“I constantly live in fear,” she said squinting her almond shaped eyes as she smiled nervously. “But that’s just me, I guess.”
I was talking with a friend, and she was crossed between a mother’s lament in protecting her child from unforeseen dangers and her inability to take chances with her own life. I’m not talking about bucket list chances (skydiving, bungee jumping or cliff diving), I’m talking about honest to goodness fear of doing something unassuming, like swimming.
“I never learned to swim. . . ,” there was a small tremor in her voice. “. . . and the thought of my baby in a pool. . . , ”she continued shaking her head.
What could I say, I couldn’t swim either.
Her gaze turned downward and lingered as if to seek an answer. Suddenly, her eyes widened like she remembered something. A muffled sound escaped her mouth and then a small puff of air.“I shouldn’t place MY fears on my daughter, right?. . . ,” she smiled looking at me.
And then I thought about my life, I cannot begin to tell you about the dozens of inherited fears I have. These are burdens that I’ve carried around for years that were never actually mine. They were part superstition, part sound advice, and part just downright foolishness.

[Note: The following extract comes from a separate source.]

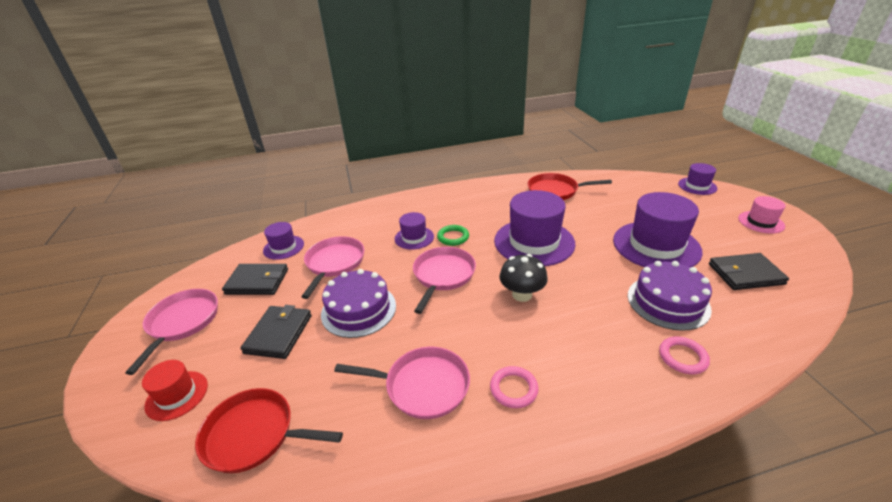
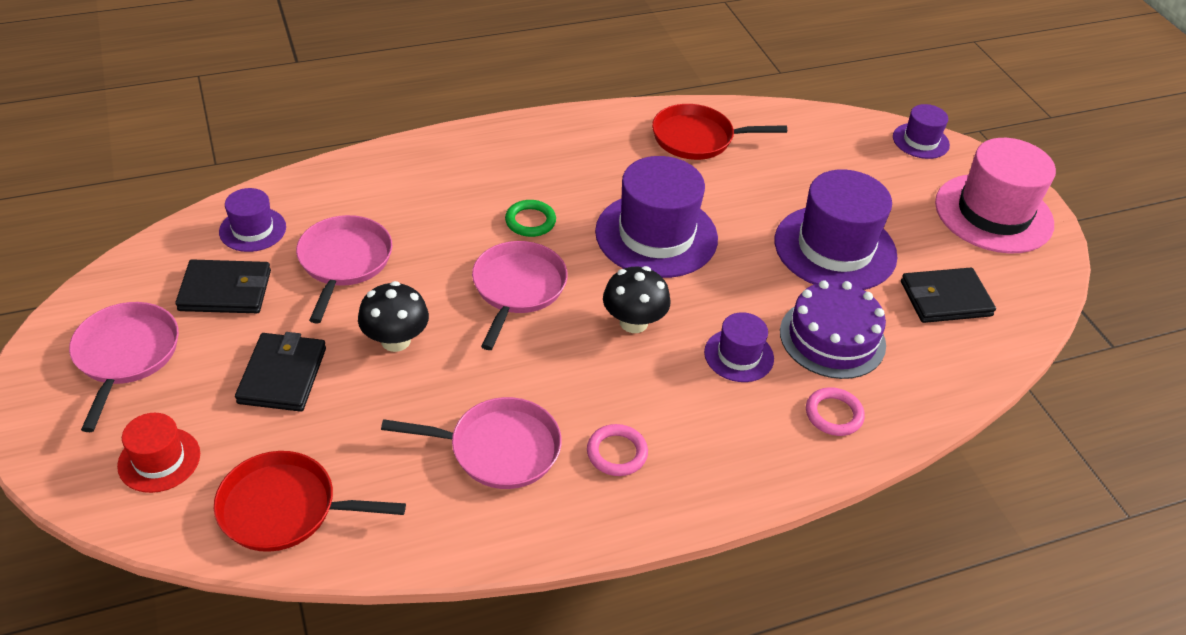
camera: 10 degrees left, 10 degrees up
(358, 309) = (395, 340): purple cake -> black mushroom
(414, 238) = (467, 220): purple hat -> purple hat (739, 355)
(761, 222) = (993, 213): pink hat -> pink hat, size x1.94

It’s more than not stepping on a sidewalk crack, breaking mirrors or splitting trees. As kids we were taught to enter and leave the house through the same doors, to not sweep in front of our houses after dark, and to not play with our shadows.
I didn’t question, I just obeyed. Those fears and beliefs became my fears and beliefs.
Because of this inherited mindset, I try to be mindful of how I interact with my children, family and friends, not limiting their aspirations to my own insecurities or lack of understanding.
I decided that playing with my shadow is a good thing, hell, they even wrote a song about it. I come and go as I please in and out my house, and I honestly don’t have a reason to sweep outside after dark.
But I won’t test fate, I refuse to step on a sidewalk crack.
Think about your own life. What are some of your fears? Are they truly yours?